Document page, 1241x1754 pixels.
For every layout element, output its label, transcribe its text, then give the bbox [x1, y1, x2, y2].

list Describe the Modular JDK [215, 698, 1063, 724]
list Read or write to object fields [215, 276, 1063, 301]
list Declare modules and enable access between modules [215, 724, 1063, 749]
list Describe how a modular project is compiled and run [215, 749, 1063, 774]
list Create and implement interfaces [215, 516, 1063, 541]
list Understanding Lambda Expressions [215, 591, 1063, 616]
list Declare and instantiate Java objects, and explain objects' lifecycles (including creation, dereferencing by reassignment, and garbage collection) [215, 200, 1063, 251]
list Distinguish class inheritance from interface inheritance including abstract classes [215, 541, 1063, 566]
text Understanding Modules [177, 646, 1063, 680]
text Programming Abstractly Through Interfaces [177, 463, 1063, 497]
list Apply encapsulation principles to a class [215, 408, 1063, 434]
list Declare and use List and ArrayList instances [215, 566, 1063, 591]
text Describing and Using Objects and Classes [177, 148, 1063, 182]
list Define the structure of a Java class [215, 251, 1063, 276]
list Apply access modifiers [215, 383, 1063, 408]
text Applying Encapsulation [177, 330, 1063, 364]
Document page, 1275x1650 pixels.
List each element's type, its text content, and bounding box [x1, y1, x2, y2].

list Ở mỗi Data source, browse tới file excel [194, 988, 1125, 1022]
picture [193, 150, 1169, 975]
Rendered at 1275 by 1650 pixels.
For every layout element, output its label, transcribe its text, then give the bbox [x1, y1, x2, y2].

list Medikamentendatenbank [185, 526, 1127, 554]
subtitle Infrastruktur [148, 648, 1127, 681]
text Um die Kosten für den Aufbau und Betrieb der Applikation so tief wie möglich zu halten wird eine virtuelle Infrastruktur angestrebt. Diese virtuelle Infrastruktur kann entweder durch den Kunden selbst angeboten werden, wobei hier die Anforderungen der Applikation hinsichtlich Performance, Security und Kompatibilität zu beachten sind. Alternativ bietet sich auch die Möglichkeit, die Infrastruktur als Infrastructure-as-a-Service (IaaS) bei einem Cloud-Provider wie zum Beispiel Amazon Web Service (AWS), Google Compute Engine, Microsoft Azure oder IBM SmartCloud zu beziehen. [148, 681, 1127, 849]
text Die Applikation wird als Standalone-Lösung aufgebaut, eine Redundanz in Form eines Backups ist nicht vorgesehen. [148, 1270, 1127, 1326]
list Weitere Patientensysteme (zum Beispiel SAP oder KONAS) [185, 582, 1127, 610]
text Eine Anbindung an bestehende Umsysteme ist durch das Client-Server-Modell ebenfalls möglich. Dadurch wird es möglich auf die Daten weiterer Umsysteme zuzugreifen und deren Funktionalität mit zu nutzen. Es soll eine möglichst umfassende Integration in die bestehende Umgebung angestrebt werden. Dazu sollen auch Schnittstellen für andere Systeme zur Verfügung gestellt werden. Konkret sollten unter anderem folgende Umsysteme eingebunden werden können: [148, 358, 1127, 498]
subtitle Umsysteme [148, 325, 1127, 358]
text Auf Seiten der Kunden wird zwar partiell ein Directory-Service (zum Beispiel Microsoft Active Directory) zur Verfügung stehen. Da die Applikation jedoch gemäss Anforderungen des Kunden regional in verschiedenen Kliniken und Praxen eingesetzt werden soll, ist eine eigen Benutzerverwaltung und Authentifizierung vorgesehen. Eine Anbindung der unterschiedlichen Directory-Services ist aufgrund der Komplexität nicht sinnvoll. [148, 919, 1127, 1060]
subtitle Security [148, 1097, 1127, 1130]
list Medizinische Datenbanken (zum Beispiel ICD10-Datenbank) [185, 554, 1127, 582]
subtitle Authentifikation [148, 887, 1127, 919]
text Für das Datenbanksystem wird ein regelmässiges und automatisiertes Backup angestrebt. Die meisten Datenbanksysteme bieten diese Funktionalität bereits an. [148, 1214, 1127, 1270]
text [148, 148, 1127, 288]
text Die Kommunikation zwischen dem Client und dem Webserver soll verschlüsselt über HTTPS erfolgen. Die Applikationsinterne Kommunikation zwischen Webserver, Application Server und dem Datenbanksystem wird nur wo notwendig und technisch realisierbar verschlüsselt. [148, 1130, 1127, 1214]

EXERCISE DIRECTIONS: Check each line above for the string "Verfügung", then copy the ones that have it.

OUTPUT BELOW:
text Eine Anbindung an bestehende Umsysteme ist durch das Client-Server-Modell ebenfalls möglich. Dadurch wird es möglich auf die Daten weiterer Umsysteme zuzugreifen und deren Funktionalität mit zu nutzen. Es soll eine möglichst umfassende Integration in die bestehende Umgebung angestrebt werden. Dazu sollen auch Schnittstellen für andere Systeme zur Verfügung gestellt werden. Konkret sollten unter anderem folgende Umsysteme eingebunden werden können: [148, 358, 1127, 498]
text Auf Seiten der Kunden wird zwar partiell ein Directory-Service (zum Beispiel Microsoft Active Directory) zur Verfügung stehen. Da die Applikation jedoch gemäss Anforderungen des Kunden regional in verschiedenen Kliniken und Praxen eingesetzt werden soll, ist eine eigen Benutzerverwaltung und Authentifizierung vorgesehen. Eine Anbindung der unterschiedlichen Directory-Services ist aufgrund der Komplexität nicht sinnvoll. [148, 919, 1127, 1060]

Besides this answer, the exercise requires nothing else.